Broken Bones and Fractures
A bone can break in many ways; we call these fractures. To make it easier to plan for therapy, veterinary surgeons classify fractures into several categories.
- Incomplete: a fracture that is more like a bend in the bone; the bone may only be broken partway around the circumference of the bone; most commonly seen in young animals.
- Complete: the bone is broken through its full circumference and two or more bone fragments are created.
Complete fractures are further described based on the shape of the break.
- Transverse: the break is straight across the bone at a right angle to the length of the bone
- Oblique: the break is at a diagonal across the bone, creating two bone fragments with sharp points.
- Comminuted: the break is in three or more pieces of varying shapes.
A fracture that results in an open wound in the skin is called an open fracture; these can be created when the broken bone penetrates the skin (from the inside out) or when an object goes through the skin and breaks the bone. If there is no open wound near the fracture, it is called a closed fracture.
When a bone is broken, it is unable to resist the normal physical forces that act on bones when a pet walks on a leg.

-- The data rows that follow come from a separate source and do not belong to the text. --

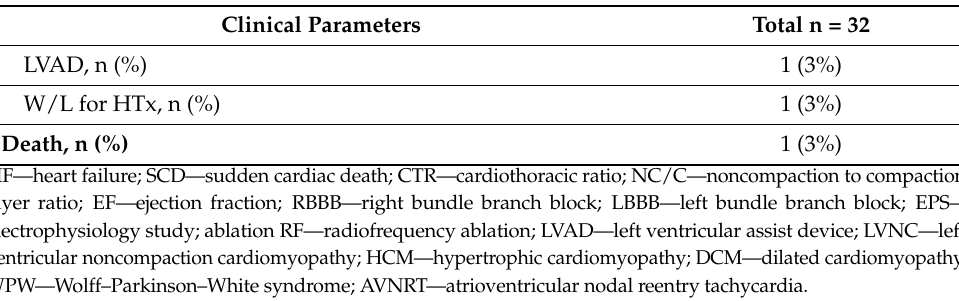
Table 2. Heart rhythm and conduction disturbances in the studied group of children.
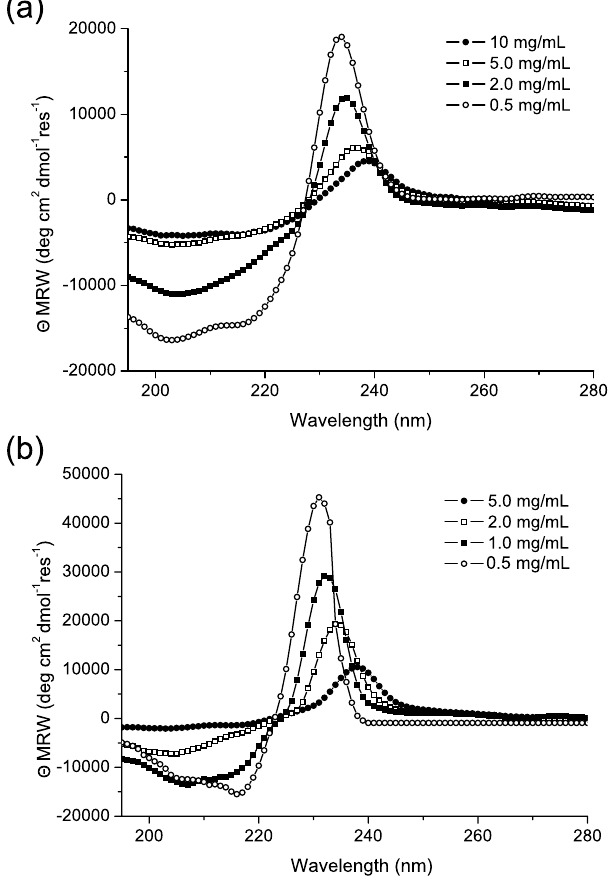
Figure 2. Selected Far-UV CD spectra of 2Nal 2 ( a ) and Gd-2Nal 2 ( b ) in a concentration range of 0.5–20.0 mg mL − 1 . Spectra are recorded between 280 and 195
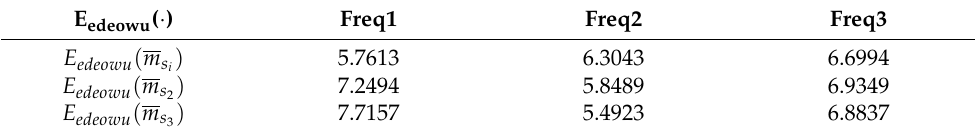
Table 8. Uncertain degree of BPAs.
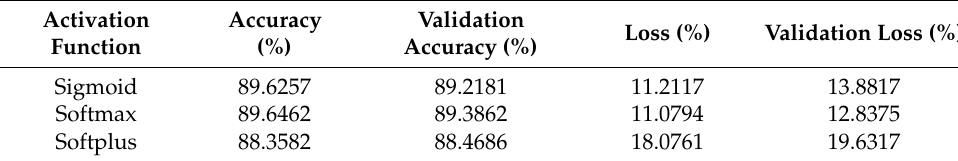
Table 2. Comparison chart for various activation layers of Adam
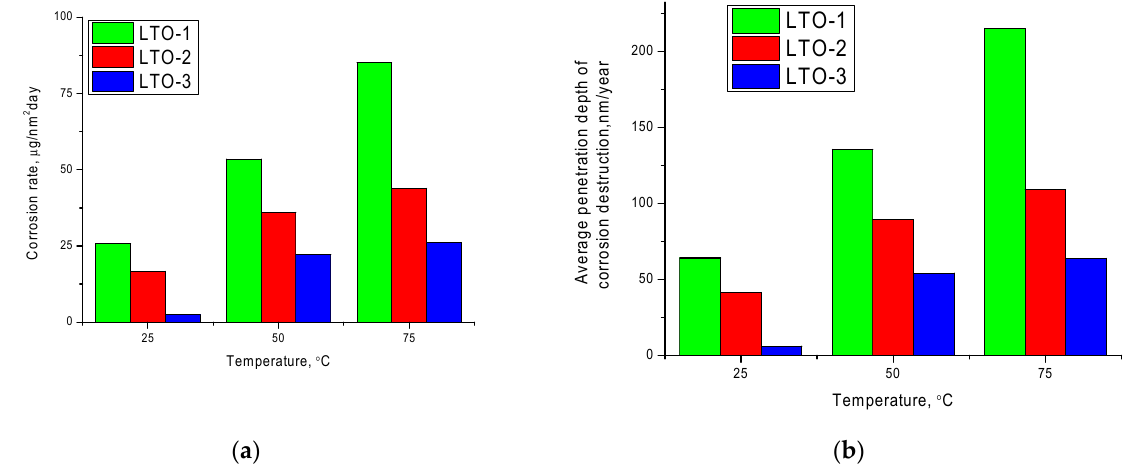
Figure 4. ( a ) Graph of changes in the specific corrosion rate; ( b ) Graph of changes in average depth of corrosion penetra- tion.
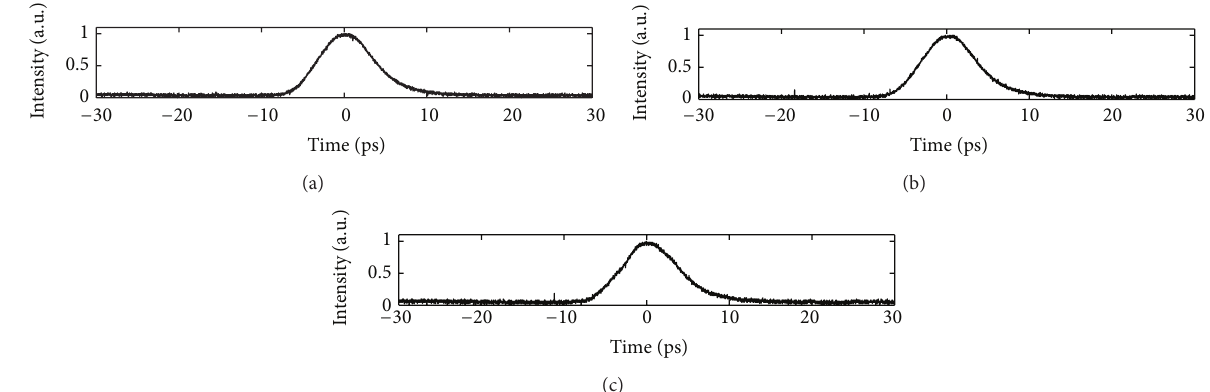
Figure 3: Autocorrelation traces of the (a) fundamental mode-locked, (b) second-harmonic mode-locked, and (c) third-harmonic mode- locked pulses.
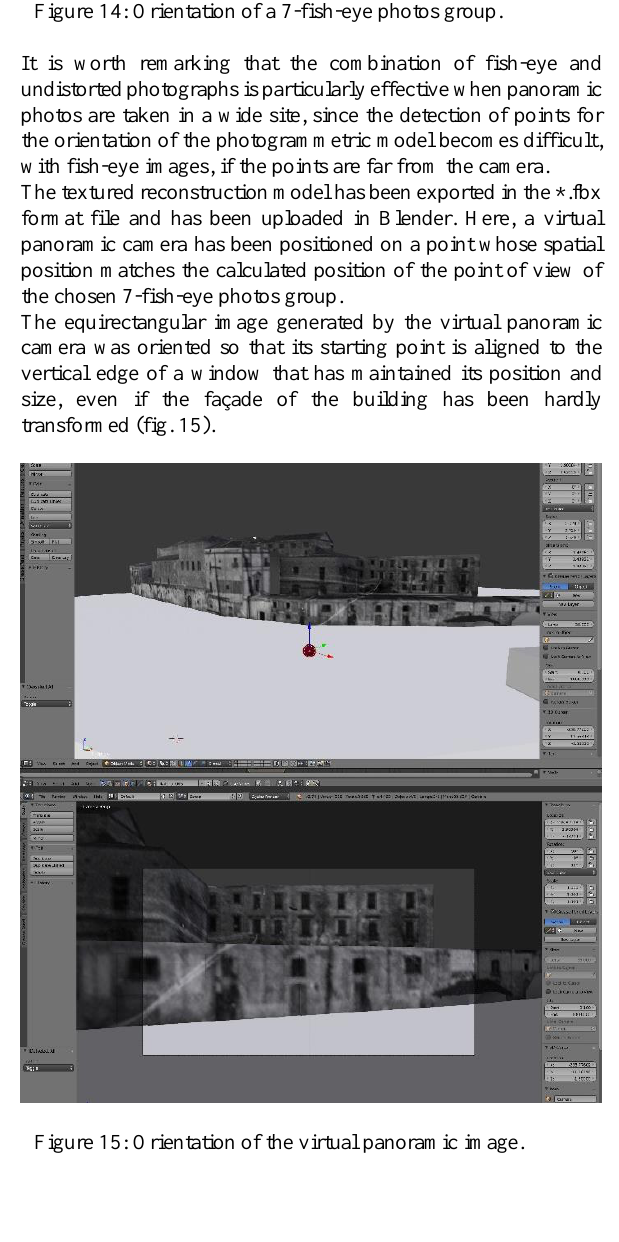
Figure 14: Orientation of a 7-fish-eye photos group.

Some of these normal forces are:
- bending (like the force used to break a pencil in half)
- torsion (a twisting force around the bone)
- compression (the force that gravity puts on us when we bear weight on our legs)

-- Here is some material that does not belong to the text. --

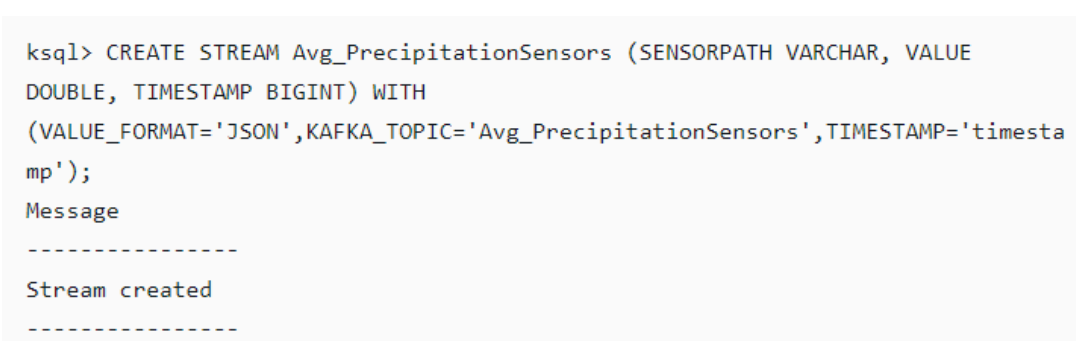
Figure 13. Topics created in the Kafka broker through the Confluent platform.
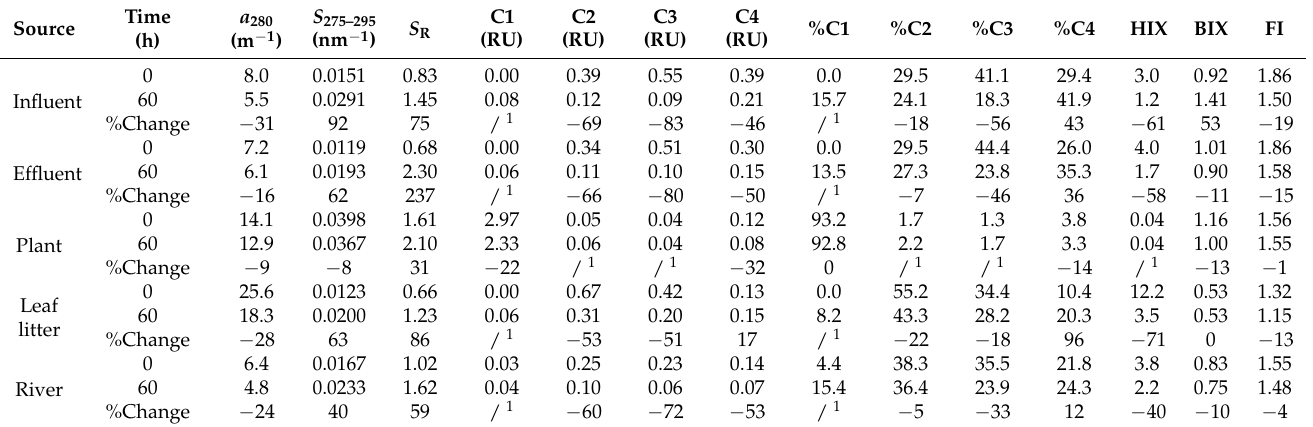
Figure 1. ( a ) The absorbance spectra of CDOM from different sources, ( b ) changes in the absorption coefficient of CDOM ( a 280 ) with the irradiation time, and ( c ) changes in the spectral slope ( S 275–295 ) and slope ratio ( S R ) by the irradiation, with the arrows showing the direction of changes. Table 1. Changes of optical indices by photodegradation.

- traction (the pulling force applied to a small portion of bone by a muscle at its attachment on the bone)
The strength of normal, healthy bone resists these forces. A bone breaks when it is subjected to a force that is greater than its own strength. Once it is broken, it must be immobilized sufficiently to allow the bone to heal back together. This is where veterinary treatments, like those listed below, are used to ensure quality bone healing and good leg use.
External coaptation: a splint or cast; applied to the outside of the limb; good at resisting bending forces and fair at resisting torsion and compression forces.
External fixation: a surgically applied device that is attached to the bone with pins that thread into the bone, but come out through the skin. These pins are connected to a rigid bar with clamps to “splint” the bone on the outside. This method is very good at resisting bending, compression and torsion forces (Figure 4).
Internal fixation: surgically applied devices implanted inside the bone or on the surface of the bone. Various devices are available and offer different results against the various forces such as plates, screws, nails, pins, wires.
Several factors go into making up a final treatment plan for a fracture. Each factor has characteristics that support easy/rapid fracture healing and characteristics that result in slow/complicated fracture healing. We use this scale of information to come up with the best repair options for an individual pet.